Beyond islet tracking, MPI is more widely applicable to research developing treatments for diabetes such as novel stem cell replacement therapies (43,44), and understanding islet rejection. For example, studies that have recently advanced to phase I trials (43,44) successfully demonstrate application of human embryonic stem cell (hESC)-derived pancreatic progenitors for restoring normoglycemia. Protocols describing generation of insulin-producing beta-cells by differentiation of human pluripotent stem cells (hPSCs) along the pancreatic lineage have also been developed and are now widely available for diabetes researches (45). Regardless of the source of beta-cells used for Tx there remains a need to detect and monitor these transplants over time in experimental animals and in humans. MPI could also be used for development and testing of drugs for islet protection. As magnetic nanoparticles can be synthesized to carry a payload, islets could also be treated and labeled at the same time prior to Tx. In our previous studies we have already shown protective effect of theranostic magnetic nanoparticles carrying siRNA directed towards genes responsible for islet damage (34,46). We believe that MPI could assist researcher and clinicians in detecting grafts from various sources and monitoring them over time. Finally, as islet Tx surgeons try to find sites more suitable for islet survival (47,48), the approach described above could assist in establishing those new sites.

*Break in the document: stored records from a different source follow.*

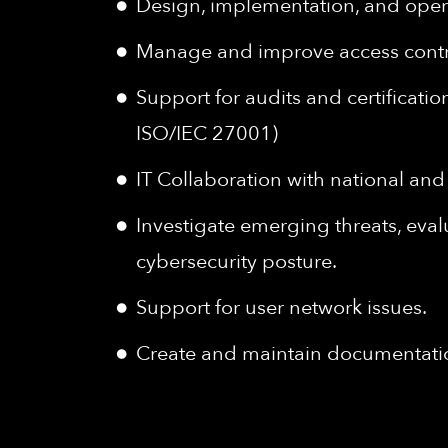
Design, implementation, and operat
Manage and improve access contro
Support for audits and certificatio
ISO/IEC 27001)
IT Collaboration with national and 
Investigate emerging threats, eva
cybersecurity posture.
Support for user network issues.
Create and maintain documentatio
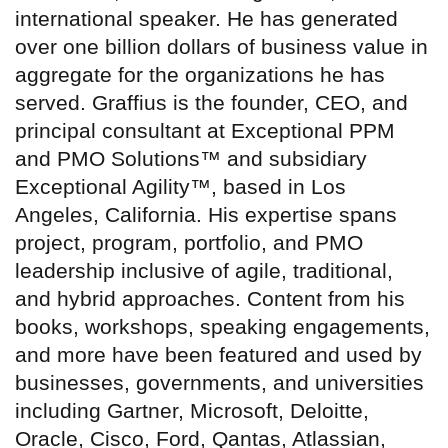
international speaker. He has generated
over one billion dollars of business value in
aggregate for the organizations he has
served. Graffius is the founder, CEO, and
principal consultant at Exceptional PPM
and PMO Solutions™ and subsidiary
Exceptional Agility™, based in Los
Angeles, California. His expertise spans
project, program, portfolio, and PMO
leadership inclusive of agile, traditional,
and hybrid approaches. Content from his
books, workshops, speaking engagements,
and more have been featured and used by
businesses, governments, and universities
including Gartner, Microsoft, Deloitte,
Oracle, Cisco, Ford, Qantas, Atlassian,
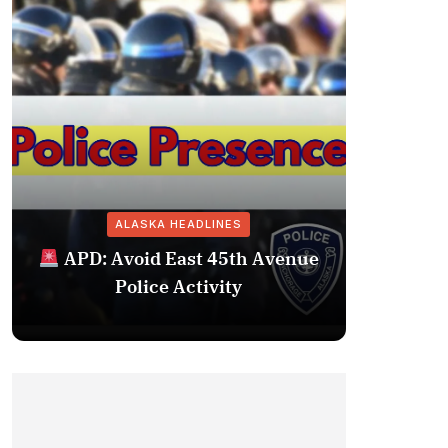
ALASKA HEADLINES
Fairba
APD: Avoid East 45th Avenue
Missing 
Police Activity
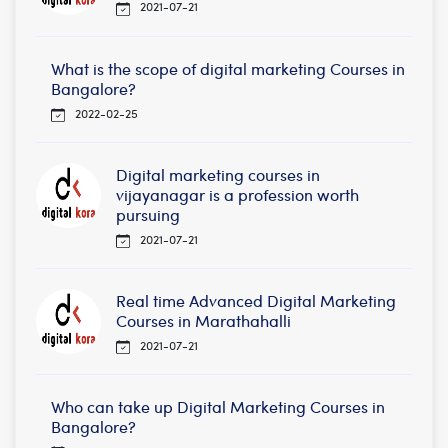
2021-07-21
What is the scope of digital marketing Courses in
Bangalore?
2022-02-25
Digital marketing courses in
vijayanagar is a profession worth
pursuing
2021-07-21
Real time Advanced Digital Marketing
Courses in Marathahalli
2021-07-21
Who can take up Digital Marketing Courses in
Bangalore?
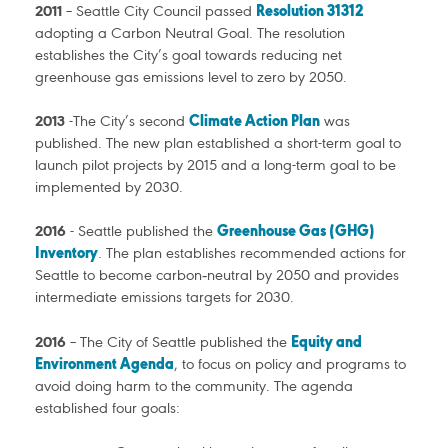
2011
– Seattle City Council passed
Resolution 31312
adopting a Carbon Neutral Goal. The resolution
establishes the City’s goal towards reducing net
greenhouse gas emissions level to zero by 2050.
2013
-The City’s second
Climate Action Plan
was
published. The new plan established a short-term goal to
launch pilot projects by 2015 and a long-term goal to be
implemented by 2030.
2016
- Seattle published the
Greenhouse Gas (GHG)
Inventory
. The plan establishes recommended actions for
Seattle to become carbon‐neutral by 2050 and provides
intermediate emissions targets for 2030.
2016
– The City of Seattle published the
Equity and
Environment Agenda
, to focus on policy and programs to
avoid doing harm to the community. The agenda
established four goals:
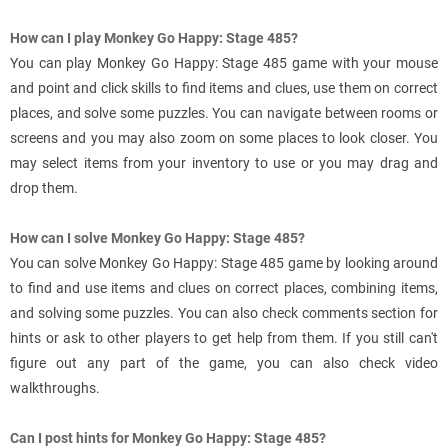
How can I play Monkey Go Happy: Stage 485?
You can play Monkey Go Happy: Stage 485 game with your mouse
and point and click skills to find items and clues, use them on correct
places, and solve some puzzles. You can navigate between rooms or
screens and you may also zoom on some places to look closer. You
may select items from your inventory to use or you may drag and
drop them.
How can I solve Monkey Go Happy: Stage 485?
You can solve Monkey Go Happy: Stage 485 game by looking around
to find and use items and clues on correct places, combining items,
and solving some puzzles. You can also check comments section for
hints or ask to other players to get help from them. If you still can't
figure out any part of the game, you can also check video
walkthroughs.
Can I post hints for Monkey Go Happy: Stage 485?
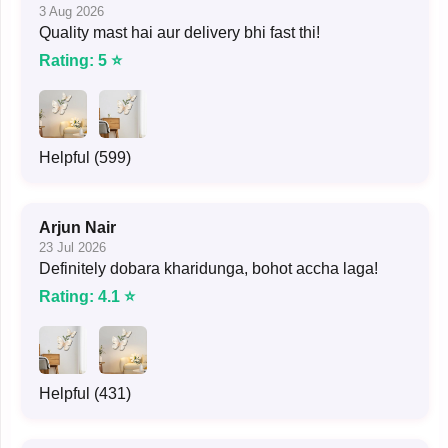
3 Aug 2026
Quality mast hai aur delivery bhi fast thi!
Rating: 5 ⭐
Helpful (599)
Arjun Nair
23 Jul 2026
Definitely dobara kharidunga, bohot accha laga!
Rating: 4.1 ⭐
Helpful (431)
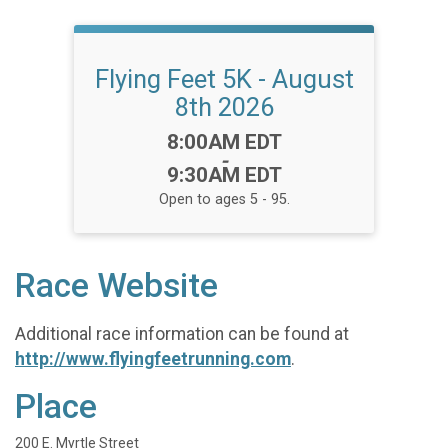
Flying Feet 5K - August
8th 2026
Time:
8:00AM EDT
-
9:30AM EDT
Open to ages 5 - 95.
Race Website
Additional race information can be found at
http://www.flyingfeetrunning.com
.
Place
200 E. Myrtle Street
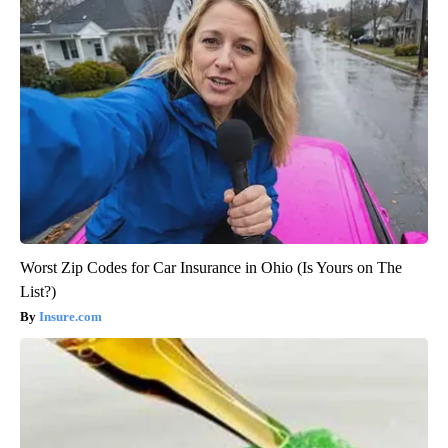
Worst Zip Codes for Car Insurance in Ohio (Is Yours on The
List?)
Insure.com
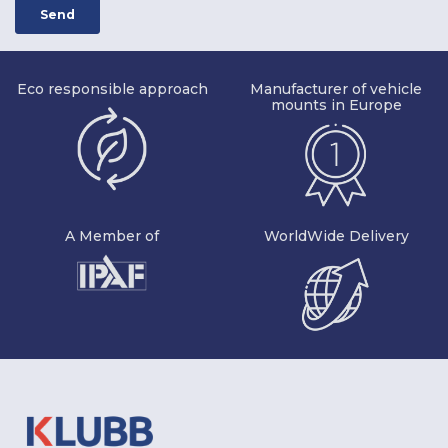
Eco responsible approach
Manufacturer of vehicle
mounts in Europe
A Member of
WorldWide Delivery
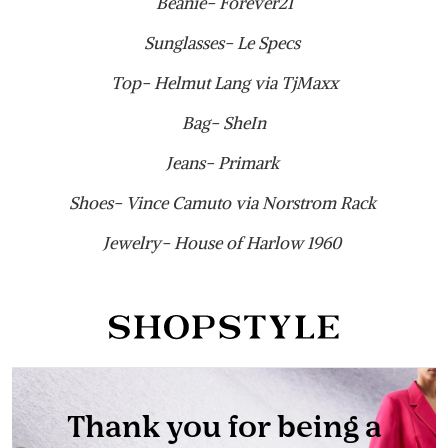
Beanie- Forever21
Sunglasses- Le Specs
Top- Helmut Lang via TjMaxx
Bag- SheIn
Jeans- Primark
Shoes- Vince Camuto via Norstrom Rack
Jewelry- House of Harlow 1960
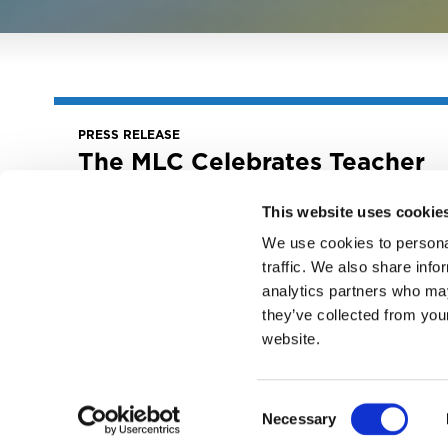
PRESS RELEASE
The MLC Celebrates Teacher
Appreciation Week By
Highlighting Year-Round
This website uses cookie
Educational Initiatives
We use cookies to personal
May 6, 2025
traffic. We also share info
The MLC Celebrates Teacher Appreciation
analytics partners who may
Week by Highlighting Year-Round
they’ve collected from you
Educational Initiatives
website.
READ MORE
Consent
Necessary
Selection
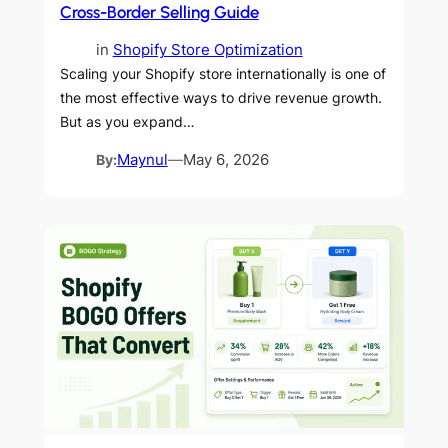
Cross-Border Selling Guide
in
Shopify Store Optimization
Scaling your Shopify store internationally is one of
the most effective ways to drive revenue growth.
But as you expand…
By:
Maynul
—
May 6, 2026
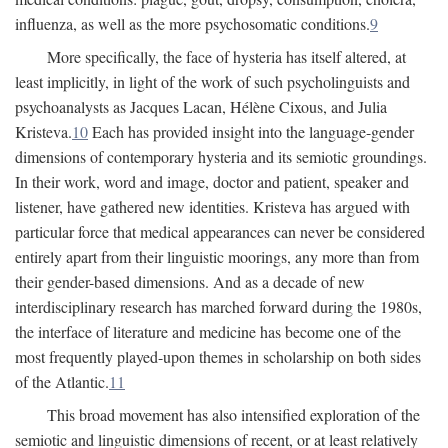
influenza, as well as the more psychosomatic conditions.
9
More specifically, the face of hysteria has itself altered, at
least implicitly, in light of the work of such psycholinguists and
psychoanalysts as Jacques Lacan, Hélène Cixous, and Julia
Kristeva.
10
Each has provided insight into the language-gender
dimensions of contemporary hysteria and its semiotic groundings.
In their work, word and image, doctor and patient, speaker and
listener, have gathered new identities. Kristeva has argued with
particular force that medical appearances can never be considered
entirely apart from their linguistic moorings, any more than from
their gender-based dimensions. And as a decade of new
interdisciplinary research has marched forward during the 1980s,
the interface of literature and medicine has become one of the
most frequently played-upon themes in scholarship on both sides
of the Atlantic.
11
This broad movement has also intensified exploration of the
semiotic and linguistic dimensions of recent, or at least relatively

Here we have shown that MPI has great promise for visualizing, quantifying, and monitoring islet Tx. The lessons learned in these post mortem animals are now being applied as we work to translate these initial results into in vivo islet tracking studies. We believe that MPI could play an important role in monitoring the grafts, both by directly imaging of the graft itself, as well as through indirect measurements of signal in RES organs such as the liver.
Conflicts of Interest: Dr. Patrick Goodwill, Prof. Steven Conolly, Dr. Daniel Hensley, Dr. Prachi Pandit and Dr. Jeff Gaudet hold equity interest in Magnetic Insight, Inc. In addition, Dr. Goodwill, Dr. Hensley, Dr. Pandit, and Dr. Gaudet receive income from Magnetic Insight, Inc.
Ethical Statement: All animal experiments were performed in compliance with institutional guidelines and were approved by the Institutional Animal Care and Use Committee at the Massachusetts General Hospital (No. 2005N000066).